Ainsi l'indice Dow Jones, censé comprendre les trente plus belles valeurs américaines, était encore le 25 août un peu au-dessous de son niveau de la fin 2019. Il faut dire qu'il comporte certaines sociétés en situation difficile, comme ExxonMobil, touchée par la baisse des cours du pétrole. D'ailleurs la fin du mois va être marquée par un événement de taille: Exxon va sortir de l'indice Dow Jones, où elle figurait depuis 1928 (le laboratoire pharmaceutique Pfizer et le groupe Raytheon de l'industrie aérospatiale et de défense vont aussi sortir de l'indice). La bataille contre les émissions de gaz à effet de serre et le recours intensif aux énergies fossiles n'est certainement pas gagnée, mais les groupes pétroliers ont définitivement perdu leur leadership.
Le cheminement d'un autre indice est également très significatif: le Russell 2000, qui reproduit l'évolution des plus petites sociétés cotées à New York, est en recul de plus de 6% depuis le début de l'année. Très clairement, les investisseurs ont fait un tri: ils misent massivement sur les plus belles valeurs technologiques et négligent les petites entreprises.
La Chine en tête
Des écarts comparables se retrouvent au niveau mondial. Tous les pays et tous les groupes cotés ne sont pas logés à la même enseigne. Quand on regarde les performances des grands indices boursiers depuis le début de l'année, on constate que les reculs l'emportent sur les hausses sur tous les continents. Et les hausses les plus fortes sont enregistrées en Chine, d'où est partie la pandémie mais qui est repartie de l'avant la première. Depuis le début de l'année, la bourse de Shenzhen, la plus dynamique, enregistre une hausse voisine de 30%.
En revanche, les baisses de 25% à Madrid, de 20% à Londres, de plus ou moins 15% à Paris et Milan reflètent assez bien les difficultés économiques actuelles. Elles montrent également que l'Europe va avoir une dure partie à jouer dans les prochaines années entre la Chine et les États-Unis, lancés dans une âpre bataille pour la suprématie mondiale.
Les récents mouvements boursiers révèlent un autre phénomène inquiétant. Pour beaucoup d'entre nous, en Europe, l'affaire est entendue: Donald Trump a fait la démonstration de son incompétence et ne peut qu'être battu par Joe Biden. Pourtant, il a encore une certaine audience nationale et internationale. L'autorisation accordée dimanche 23 août par l'administration américaine à un traitement du Covid-19 et la pression mise par Donald Trump sur cette administration pour qu'elle assouplisse ses règles d'approbation des nouveaux traitements ont exercé un effet favorable sur toutes les bourses mondiales le jour suivant. Cet activisme présidentiel n'est sans doute pas pour déplaire à une partie de l'électorat américain.

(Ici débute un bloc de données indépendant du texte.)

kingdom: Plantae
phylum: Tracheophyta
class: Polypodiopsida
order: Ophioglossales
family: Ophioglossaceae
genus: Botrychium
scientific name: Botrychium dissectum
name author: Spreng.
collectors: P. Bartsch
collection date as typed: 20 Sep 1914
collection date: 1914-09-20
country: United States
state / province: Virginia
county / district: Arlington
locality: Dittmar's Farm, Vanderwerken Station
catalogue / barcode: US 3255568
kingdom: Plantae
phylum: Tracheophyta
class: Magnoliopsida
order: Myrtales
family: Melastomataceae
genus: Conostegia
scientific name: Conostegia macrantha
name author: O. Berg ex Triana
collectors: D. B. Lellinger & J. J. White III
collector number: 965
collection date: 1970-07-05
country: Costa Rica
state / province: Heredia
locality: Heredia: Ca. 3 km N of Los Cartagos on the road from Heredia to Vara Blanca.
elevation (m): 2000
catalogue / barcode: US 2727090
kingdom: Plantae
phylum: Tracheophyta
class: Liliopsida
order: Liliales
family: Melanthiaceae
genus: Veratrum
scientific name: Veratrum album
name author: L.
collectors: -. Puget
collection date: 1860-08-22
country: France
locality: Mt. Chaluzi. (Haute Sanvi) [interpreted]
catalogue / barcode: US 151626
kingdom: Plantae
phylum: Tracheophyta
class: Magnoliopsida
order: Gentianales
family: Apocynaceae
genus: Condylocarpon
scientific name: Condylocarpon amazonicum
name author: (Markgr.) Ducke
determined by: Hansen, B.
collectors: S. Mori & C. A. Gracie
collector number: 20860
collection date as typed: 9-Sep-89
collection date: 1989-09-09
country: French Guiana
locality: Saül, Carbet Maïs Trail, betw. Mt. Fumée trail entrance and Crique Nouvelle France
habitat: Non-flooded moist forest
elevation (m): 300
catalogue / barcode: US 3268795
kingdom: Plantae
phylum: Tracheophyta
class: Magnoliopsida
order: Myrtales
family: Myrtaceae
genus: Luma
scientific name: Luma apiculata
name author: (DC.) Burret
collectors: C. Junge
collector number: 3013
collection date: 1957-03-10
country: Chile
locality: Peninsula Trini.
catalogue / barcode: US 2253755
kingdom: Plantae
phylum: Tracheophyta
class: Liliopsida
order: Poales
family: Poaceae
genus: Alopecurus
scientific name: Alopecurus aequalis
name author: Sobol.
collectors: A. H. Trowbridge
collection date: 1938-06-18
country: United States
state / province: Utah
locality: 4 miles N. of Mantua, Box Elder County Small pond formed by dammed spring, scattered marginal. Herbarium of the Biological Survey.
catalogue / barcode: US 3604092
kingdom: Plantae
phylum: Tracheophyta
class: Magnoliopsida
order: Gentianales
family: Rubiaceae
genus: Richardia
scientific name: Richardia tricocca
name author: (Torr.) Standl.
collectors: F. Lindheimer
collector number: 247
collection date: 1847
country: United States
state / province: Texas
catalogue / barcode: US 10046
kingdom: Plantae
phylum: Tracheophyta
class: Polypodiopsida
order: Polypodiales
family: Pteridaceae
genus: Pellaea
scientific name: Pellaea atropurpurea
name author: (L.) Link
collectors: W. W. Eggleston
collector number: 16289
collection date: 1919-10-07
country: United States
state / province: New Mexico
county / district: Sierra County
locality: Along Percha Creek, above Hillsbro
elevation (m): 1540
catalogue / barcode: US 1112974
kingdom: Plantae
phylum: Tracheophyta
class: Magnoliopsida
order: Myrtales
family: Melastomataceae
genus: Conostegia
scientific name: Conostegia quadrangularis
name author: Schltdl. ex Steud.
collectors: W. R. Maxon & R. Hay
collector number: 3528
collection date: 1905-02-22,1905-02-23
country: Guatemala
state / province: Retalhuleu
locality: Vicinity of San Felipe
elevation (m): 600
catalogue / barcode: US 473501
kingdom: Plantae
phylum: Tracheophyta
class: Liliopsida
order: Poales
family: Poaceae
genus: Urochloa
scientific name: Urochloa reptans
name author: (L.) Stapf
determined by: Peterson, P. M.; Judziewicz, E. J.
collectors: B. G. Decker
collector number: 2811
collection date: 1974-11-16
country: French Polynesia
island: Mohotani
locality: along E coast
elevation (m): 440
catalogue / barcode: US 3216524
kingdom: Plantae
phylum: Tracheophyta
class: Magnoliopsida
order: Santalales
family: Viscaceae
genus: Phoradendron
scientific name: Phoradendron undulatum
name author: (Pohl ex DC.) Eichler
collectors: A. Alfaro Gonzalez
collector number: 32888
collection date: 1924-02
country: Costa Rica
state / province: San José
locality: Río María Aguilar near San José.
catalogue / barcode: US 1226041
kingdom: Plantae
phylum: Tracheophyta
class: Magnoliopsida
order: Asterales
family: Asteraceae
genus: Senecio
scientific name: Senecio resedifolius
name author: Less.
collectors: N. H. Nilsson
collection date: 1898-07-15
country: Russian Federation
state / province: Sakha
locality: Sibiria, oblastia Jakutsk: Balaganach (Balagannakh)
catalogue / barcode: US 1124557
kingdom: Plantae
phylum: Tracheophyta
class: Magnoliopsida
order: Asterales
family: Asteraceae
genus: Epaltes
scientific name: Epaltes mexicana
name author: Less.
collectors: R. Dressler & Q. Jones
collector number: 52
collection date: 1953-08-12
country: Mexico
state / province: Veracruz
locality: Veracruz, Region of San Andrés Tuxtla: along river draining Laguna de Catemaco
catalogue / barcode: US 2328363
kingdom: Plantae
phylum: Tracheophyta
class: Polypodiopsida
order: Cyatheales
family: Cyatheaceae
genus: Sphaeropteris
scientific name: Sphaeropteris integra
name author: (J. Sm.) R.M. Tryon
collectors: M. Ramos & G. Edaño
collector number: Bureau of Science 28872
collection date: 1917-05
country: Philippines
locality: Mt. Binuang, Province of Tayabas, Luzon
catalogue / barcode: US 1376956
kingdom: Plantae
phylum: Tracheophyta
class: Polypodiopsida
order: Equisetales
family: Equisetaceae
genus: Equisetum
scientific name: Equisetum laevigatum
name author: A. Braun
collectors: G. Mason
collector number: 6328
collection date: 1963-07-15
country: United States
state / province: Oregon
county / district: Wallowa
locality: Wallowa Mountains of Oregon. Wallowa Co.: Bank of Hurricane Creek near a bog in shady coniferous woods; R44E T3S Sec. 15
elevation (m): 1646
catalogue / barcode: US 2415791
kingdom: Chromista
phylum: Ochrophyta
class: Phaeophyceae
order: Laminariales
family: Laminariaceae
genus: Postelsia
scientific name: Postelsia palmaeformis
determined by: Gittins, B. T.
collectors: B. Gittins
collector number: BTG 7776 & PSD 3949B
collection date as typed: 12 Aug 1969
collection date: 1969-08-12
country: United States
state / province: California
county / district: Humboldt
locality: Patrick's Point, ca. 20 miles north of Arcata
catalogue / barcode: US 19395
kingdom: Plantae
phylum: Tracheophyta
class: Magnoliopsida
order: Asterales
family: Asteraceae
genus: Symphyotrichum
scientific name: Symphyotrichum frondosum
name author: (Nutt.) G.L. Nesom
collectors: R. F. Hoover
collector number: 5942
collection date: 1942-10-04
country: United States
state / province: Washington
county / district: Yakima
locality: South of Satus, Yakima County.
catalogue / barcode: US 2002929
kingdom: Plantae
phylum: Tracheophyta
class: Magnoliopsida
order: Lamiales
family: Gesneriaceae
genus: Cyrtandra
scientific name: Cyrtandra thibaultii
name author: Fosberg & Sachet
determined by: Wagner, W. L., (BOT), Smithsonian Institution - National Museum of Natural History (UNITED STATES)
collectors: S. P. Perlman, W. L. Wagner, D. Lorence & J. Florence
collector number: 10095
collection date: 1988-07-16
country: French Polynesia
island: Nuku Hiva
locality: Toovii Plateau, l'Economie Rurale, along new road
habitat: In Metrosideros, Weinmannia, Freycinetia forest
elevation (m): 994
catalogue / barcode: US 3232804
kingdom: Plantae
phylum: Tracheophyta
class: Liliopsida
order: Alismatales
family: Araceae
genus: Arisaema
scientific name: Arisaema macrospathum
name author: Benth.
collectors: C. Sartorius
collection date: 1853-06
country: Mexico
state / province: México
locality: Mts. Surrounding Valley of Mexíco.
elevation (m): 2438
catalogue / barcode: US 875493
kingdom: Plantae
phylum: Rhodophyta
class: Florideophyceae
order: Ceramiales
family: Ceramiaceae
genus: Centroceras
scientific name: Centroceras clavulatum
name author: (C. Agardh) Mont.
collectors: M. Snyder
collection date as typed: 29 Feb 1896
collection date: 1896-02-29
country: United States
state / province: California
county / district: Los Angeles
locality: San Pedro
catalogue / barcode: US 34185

De même, l'amélioration du climat entre les États-Unis et la Chine sur les questions commerciales a été vivement appréciée. La crise sanitaire et la chute de l'activité économique ont certes porté un rude coup au président sortant, mais, comme l'évolution des sondages le montre, la partie n'est pas définitivement perdue pour lui. Il est encore un peu tôt pour vendre la peau de l'ours Trump.